Set task A
Which lines of the records contain the string "family"? Pick out each one, treating case as significant.

Quoted text
The English women are the only good-looking women in Brussels; though, with true English Bullism, they vest here a complete Anglomanian costume, preserving their French fashions for the English winds to waft. The women of Brabant and the Netherlands are all ugly to the eye after the piquant begins to pall, for there are no regular beauties or beauty of expression, except that levity which tells of lightness of cares and youth.

It is not for a foreigner to call a thing absurd because it does not tally with his ideas, or the ladies' costume, except the black mantle, should be put down as such by me. The men also are short and bad-looking, either consummate impudence or complete insignificance—no individuality. The indelicacy of these Belgians is gross; all kinds of disgusting books publicly sold, and exposed to the eyes of all young damsels—beastliness publicly exhibited on the public monuments—fountains with men vomiting with effort a stream of water—and still worse. The town (Brussels) is situated on an eminence, and is really poor in comparison of the other Belgic towns by us seen.

After dinner, having dressed, I went, having written two letters, to the theatre. Mounting a voiture, I was soon there. Ascending some stairs, I came to a door where, after some knocking, a man took my money, and gave me tickets, which, changed twice, brought me to the first row of boxes. The first look at the lobbies was sufficient to give me an idea of all the rest—misery, misery, misery, wherever one turned—to the floor, to the ceiling, to the wall, to the box-wall, all garret of the St. Giles style. Most of the doors had Abonnement written on them. I got into one, and what a sight! boxes dirty with filth. One chandelier was sufficient for the pockets of a Brussels manager, hung from the middle. Pit divided into two parts of different prices, boxes into three, and a gallery. Chairs, not benches, in the boxes. Ladies came and sat and talked, and talked and sat and stood, and went away. Many English ladies. Orchestra began—all violins, seven in all. Curtain up—a farce: no—it did not make me laugh. How call that a theatrical amusement which only seems fitted to excite the pleasurable sensation of yawning? It was French. An actress, the best amongst them, spoke French like a base pig; another contorted the fine lady into one with a paralytic stroke after sitting up at cards; the gentlemen like purlieu-bullies; and high life was copied from the waiting-maids of butchers' ladies. I was a little surprised at the applause that a lady actress gained. It moved me astonishingly: not her acting, but the lookers-on acting pleasure. At last came the wind whistling through the reeds, the thunder-hurling cheeks, and lashing hands, to my great admiration. It moved phlegm.

The records
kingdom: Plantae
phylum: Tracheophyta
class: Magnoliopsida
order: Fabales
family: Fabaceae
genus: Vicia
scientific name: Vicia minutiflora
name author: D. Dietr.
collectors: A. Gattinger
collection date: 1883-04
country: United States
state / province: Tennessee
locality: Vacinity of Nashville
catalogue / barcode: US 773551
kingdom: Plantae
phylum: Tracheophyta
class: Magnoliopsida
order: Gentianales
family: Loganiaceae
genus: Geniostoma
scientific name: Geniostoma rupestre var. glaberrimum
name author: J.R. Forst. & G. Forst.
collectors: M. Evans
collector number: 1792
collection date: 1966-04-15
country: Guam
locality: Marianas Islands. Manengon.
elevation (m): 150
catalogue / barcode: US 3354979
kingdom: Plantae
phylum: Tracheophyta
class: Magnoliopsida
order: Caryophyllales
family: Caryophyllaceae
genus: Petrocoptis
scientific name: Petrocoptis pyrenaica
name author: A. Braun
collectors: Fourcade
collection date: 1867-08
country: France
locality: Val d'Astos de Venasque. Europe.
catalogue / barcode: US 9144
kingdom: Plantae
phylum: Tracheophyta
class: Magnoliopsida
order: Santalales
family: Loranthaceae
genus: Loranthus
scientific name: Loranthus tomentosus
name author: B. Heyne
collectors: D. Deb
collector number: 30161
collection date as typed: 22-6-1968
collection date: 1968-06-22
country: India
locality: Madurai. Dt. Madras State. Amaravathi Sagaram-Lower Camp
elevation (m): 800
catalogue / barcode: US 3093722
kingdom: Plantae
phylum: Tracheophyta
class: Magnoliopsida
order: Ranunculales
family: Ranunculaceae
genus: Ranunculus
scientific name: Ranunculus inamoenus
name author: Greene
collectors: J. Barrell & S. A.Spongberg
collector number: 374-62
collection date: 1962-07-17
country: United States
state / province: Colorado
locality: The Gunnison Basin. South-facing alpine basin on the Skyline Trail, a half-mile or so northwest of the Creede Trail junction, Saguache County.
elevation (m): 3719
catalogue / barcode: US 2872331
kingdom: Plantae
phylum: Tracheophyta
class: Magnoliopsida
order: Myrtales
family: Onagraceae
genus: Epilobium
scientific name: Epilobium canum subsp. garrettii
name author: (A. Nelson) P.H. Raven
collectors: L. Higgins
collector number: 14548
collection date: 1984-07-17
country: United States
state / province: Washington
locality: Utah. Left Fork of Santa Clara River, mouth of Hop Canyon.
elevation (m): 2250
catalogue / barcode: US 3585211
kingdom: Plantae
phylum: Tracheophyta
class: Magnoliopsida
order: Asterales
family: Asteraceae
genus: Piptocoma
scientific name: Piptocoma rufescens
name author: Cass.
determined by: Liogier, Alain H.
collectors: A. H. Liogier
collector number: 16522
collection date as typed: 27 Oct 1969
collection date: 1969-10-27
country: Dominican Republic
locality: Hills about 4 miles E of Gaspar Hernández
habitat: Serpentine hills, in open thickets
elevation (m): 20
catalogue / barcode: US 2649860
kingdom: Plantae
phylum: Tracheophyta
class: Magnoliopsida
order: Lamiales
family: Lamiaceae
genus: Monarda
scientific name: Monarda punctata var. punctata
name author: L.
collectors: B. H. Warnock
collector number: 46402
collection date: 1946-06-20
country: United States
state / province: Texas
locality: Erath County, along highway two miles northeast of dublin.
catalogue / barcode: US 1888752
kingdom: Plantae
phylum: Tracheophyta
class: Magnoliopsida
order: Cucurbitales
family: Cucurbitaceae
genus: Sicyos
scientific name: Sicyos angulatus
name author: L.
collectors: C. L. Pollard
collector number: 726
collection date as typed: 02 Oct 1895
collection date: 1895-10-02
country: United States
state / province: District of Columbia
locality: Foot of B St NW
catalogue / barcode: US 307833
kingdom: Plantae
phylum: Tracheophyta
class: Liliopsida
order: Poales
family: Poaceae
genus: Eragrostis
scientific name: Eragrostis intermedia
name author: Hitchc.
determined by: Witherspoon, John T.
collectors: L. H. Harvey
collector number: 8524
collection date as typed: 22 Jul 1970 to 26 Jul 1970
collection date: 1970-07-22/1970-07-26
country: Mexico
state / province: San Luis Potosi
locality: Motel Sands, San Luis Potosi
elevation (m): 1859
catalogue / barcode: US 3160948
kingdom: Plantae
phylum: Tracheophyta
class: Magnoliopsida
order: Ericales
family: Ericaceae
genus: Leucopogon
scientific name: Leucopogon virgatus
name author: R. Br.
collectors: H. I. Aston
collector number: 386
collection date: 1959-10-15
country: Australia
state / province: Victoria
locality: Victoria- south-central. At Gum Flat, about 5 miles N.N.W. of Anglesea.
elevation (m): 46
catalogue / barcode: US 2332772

Set task B
Answer these from the account of Brussels:
(i) On what kind of ground is the town of Brussels situated?
(ii) How many violins did the orchestra have?
(iii) What word was written on most of the box doors?

Written reply A
family: Fabaceae
family: Loganiaceae
family: Caryophyllaceae
family: Loranthaceae
family: Ranunculaceae
family: Onagraceae
family: Asteraceae
family: Lamiaceae
family: Cucurbitaceae
family: Poaceae
family: Ericaceae

Written reply B
(i) On an eminence.
(ii) Seven.
(iii) Abonnement.